How common is Alzheimer’s? Blood-test study holds surprises

A recent study conducted in Norway, which combined clinical assessments with blood-based markers, indicates that almost 10% of individuals over the age of 70 are affected by Alzheimer’s disease dementia. This figure aligns with previous estimates for some white populations.

The research, published in *Nature*, also uncovered some unexpected variations, including a higher-than-anticipated prevalence of the disease in individuals over 85. According to Nicolas Villain, a neurologist at Sorbonne University in Paris, who was not involved in the study, this is a significant contribution from a well-designed Norwegian study. The findings suggest that blood-based tools can refine epidemiological estimates of neurodegenerative diseases.

While blood tests are now available for Alzheimer's, Jason Karlawish, a geriatrician and co-director of the Penn Memory Center in Philadelphia, Pennsylvania, cautions that the optimal use of these tests remains a subject of debate. Karlawish, who also did not participate in the study, suggests that while blood-based markers can be valuable for physicians treating dementia patients and for research purposes, they are not yet suitable for widespread use as general health screening tools. He warns that the misuse of such tests could potentially cause harm.

To evaluate the prevalence of Alzheimer's disease (AD), a team of international researchers analyzed data from the Trøndelag Health (HUNT) study. This ongoing prospective health research initiative, which began in 1984, has gathered health information and biological samples from 250,000 Norwegians.

The researchers examined blood samples from 11,486 participants aged 58 and older, focusing on levels of phosphorylated tau protein (pTau217). This specific blood marker serves as an indicator of amyloid plaque buildup in the brain, a characteristic feature of AD. Cognitive testing was performed on HUNT study participants over 70, enabling researchers to correlate pTau217 levels with the presence of dementia.

The study revealed that approximately 10% of participants over 70 exhibited both dementia and AD pathology, indicated by cognitive impairment and elevated pTau217 levels. Another 10% showed mild cognitive impairment along with high pTau217 levels, while an additional 10% had high pTau217 levels but no apparent cognitive impairment, a condition the authors termed preclinical AD.

Saved data entries:
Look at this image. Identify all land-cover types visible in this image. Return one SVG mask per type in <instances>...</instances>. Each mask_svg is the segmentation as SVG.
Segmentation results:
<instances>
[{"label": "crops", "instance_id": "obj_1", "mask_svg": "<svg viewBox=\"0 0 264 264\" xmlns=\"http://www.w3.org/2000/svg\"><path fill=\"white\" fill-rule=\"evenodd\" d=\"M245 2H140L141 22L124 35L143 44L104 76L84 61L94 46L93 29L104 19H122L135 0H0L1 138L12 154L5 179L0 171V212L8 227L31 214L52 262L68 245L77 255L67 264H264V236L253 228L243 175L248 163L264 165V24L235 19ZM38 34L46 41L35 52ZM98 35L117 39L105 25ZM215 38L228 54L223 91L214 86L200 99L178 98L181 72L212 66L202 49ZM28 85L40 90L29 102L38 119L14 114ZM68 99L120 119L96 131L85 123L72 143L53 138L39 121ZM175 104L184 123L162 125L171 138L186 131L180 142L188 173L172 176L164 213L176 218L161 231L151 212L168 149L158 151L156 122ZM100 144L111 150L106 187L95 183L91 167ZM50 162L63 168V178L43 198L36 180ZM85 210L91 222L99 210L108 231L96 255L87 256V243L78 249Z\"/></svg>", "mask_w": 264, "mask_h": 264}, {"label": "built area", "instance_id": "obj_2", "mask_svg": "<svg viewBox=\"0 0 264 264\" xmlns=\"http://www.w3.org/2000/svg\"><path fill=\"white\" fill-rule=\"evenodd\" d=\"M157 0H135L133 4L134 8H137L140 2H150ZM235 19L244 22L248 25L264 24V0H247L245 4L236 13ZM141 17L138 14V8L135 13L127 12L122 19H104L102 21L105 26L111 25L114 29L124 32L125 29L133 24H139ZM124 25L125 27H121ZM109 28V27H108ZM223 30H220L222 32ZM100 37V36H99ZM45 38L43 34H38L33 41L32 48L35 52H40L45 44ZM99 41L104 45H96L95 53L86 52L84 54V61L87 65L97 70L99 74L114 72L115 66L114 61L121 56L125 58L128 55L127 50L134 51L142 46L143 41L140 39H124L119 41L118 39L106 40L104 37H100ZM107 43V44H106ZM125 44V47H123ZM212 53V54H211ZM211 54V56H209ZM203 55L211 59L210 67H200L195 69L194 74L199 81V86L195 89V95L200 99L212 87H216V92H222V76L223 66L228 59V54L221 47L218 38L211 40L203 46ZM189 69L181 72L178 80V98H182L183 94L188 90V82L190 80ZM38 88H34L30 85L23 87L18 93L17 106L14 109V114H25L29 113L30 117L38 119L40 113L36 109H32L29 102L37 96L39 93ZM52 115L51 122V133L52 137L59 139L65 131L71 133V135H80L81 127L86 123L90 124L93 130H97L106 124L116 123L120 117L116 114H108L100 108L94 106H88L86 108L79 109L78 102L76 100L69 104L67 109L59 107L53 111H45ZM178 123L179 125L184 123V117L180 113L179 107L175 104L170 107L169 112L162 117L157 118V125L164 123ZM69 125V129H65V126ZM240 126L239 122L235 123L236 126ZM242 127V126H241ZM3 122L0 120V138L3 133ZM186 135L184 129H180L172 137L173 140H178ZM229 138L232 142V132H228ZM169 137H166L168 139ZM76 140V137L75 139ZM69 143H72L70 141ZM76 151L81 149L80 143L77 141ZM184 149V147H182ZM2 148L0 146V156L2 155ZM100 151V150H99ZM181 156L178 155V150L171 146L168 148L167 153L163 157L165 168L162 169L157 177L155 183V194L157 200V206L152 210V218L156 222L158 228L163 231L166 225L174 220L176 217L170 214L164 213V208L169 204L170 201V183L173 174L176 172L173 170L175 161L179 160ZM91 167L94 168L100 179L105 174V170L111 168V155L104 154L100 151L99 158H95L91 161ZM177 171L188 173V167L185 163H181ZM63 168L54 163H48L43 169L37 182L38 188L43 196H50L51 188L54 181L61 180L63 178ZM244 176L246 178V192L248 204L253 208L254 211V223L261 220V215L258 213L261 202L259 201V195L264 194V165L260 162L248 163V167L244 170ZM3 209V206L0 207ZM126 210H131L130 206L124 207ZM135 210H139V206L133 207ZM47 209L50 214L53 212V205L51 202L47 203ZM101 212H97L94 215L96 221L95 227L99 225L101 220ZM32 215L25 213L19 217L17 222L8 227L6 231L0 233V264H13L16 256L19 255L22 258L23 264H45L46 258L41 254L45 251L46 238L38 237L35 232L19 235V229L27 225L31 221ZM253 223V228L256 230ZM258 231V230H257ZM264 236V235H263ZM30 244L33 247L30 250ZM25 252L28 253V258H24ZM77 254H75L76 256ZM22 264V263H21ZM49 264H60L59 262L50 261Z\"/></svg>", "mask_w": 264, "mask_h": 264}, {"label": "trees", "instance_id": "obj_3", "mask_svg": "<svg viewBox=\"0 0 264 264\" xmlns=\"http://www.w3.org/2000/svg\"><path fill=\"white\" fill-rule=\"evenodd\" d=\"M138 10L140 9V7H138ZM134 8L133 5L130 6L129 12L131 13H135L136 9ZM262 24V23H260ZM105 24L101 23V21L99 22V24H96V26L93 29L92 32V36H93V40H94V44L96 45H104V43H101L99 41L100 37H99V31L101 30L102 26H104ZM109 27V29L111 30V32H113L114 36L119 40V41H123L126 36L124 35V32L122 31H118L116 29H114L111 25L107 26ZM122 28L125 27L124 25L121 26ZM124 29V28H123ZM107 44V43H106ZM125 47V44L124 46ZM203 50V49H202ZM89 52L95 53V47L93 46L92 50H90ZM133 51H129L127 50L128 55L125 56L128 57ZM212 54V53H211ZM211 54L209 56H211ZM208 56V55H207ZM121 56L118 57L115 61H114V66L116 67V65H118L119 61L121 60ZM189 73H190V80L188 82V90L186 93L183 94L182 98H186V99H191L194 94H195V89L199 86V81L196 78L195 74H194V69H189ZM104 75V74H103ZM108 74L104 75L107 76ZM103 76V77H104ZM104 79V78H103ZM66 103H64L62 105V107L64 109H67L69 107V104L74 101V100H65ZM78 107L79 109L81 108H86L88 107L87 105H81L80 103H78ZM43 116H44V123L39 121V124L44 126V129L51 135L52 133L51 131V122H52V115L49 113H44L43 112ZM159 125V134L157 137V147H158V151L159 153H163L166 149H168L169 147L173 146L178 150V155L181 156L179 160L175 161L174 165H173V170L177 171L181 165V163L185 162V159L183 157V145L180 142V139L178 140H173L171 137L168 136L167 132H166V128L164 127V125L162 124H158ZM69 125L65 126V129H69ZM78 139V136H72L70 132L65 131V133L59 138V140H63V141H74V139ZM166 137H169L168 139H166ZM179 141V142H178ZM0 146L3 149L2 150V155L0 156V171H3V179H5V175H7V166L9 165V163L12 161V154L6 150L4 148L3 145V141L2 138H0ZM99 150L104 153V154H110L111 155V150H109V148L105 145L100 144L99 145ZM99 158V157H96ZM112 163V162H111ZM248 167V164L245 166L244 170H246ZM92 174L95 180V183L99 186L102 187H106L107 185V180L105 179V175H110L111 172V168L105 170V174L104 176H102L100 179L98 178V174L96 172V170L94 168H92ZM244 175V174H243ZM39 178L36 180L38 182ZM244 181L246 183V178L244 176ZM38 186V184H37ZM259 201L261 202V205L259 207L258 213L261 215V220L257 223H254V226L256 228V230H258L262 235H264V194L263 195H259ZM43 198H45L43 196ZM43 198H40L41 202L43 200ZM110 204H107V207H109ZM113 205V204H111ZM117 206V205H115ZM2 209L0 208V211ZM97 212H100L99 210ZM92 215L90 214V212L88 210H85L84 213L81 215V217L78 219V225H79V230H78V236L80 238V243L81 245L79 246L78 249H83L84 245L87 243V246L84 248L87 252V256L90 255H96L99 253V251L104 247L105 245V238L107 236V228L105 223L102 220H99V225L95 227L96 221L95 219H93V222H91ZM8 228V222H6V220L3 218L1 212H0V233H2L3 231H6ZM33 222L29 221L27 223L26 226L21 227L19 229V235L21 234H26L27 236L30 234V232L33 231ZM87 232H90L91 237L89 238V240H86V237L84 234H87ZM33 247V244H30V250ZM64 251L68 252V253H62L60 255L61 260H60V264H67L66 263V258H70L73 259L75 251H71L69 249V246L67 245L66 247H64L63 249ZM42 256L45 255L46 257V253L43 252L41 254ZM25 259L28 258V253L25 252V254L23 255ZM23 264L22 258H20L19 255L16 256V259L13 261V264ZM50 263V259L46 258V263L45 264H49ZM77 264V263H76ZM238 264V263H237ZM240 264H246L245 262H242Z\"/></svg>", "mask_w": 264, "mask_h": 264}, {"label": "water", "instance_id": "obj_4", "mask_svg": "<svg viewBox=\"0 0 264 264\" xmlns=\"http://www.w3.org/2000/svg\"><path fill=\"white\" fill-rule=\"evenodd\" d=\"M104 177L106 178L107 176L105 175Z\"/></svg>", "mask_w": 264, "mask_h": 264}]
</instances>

=== Problem ===
Pick up the article on Alzheimer's prevalence after its last sentence and continue it. The data has no part in this.

=== Written answer ===
Although these results generally matched expectations, some unexpected findings emerged. Among individuals aged 85–89, around 25% had dementia and AD pathology, which is higher than previous estimates of approximately 7% for men and 13% for women in this age group in Western Europe. Conversely, the incidence of preclinical AD in younger individuals (aged 70–74) was 8%, lower than a previous estimate of about 22%.

Anders Gustavsson, an advisor to the health economics consultancy Quantify Research in Stockholm and a member of the team that produced the earlier estimates, welcomes the new data. He stated that he is not surprised by the differences in the numbers obtained in this study.

Study co-author Anita Lenora Sunde, a physician and dementia researcher at Stavanger University Hospital in Norway, suggests that selection bias may account for these discrepancies. Prior estimates involved recruiting participants for brain scans, and individuals with dementia may have been less willing or able to participate. Nicolas Villain adds that the high pTau217 threshold used in the latest study to define preclinical AD may exclude individuals with intermediate protein levels and emerging pathology. Lowering this threshold, he notes, would likely increase the estimated prevalence.

Furthermore, the study indicated that individuals with lower levels of education tend to have higher pTau217 levels.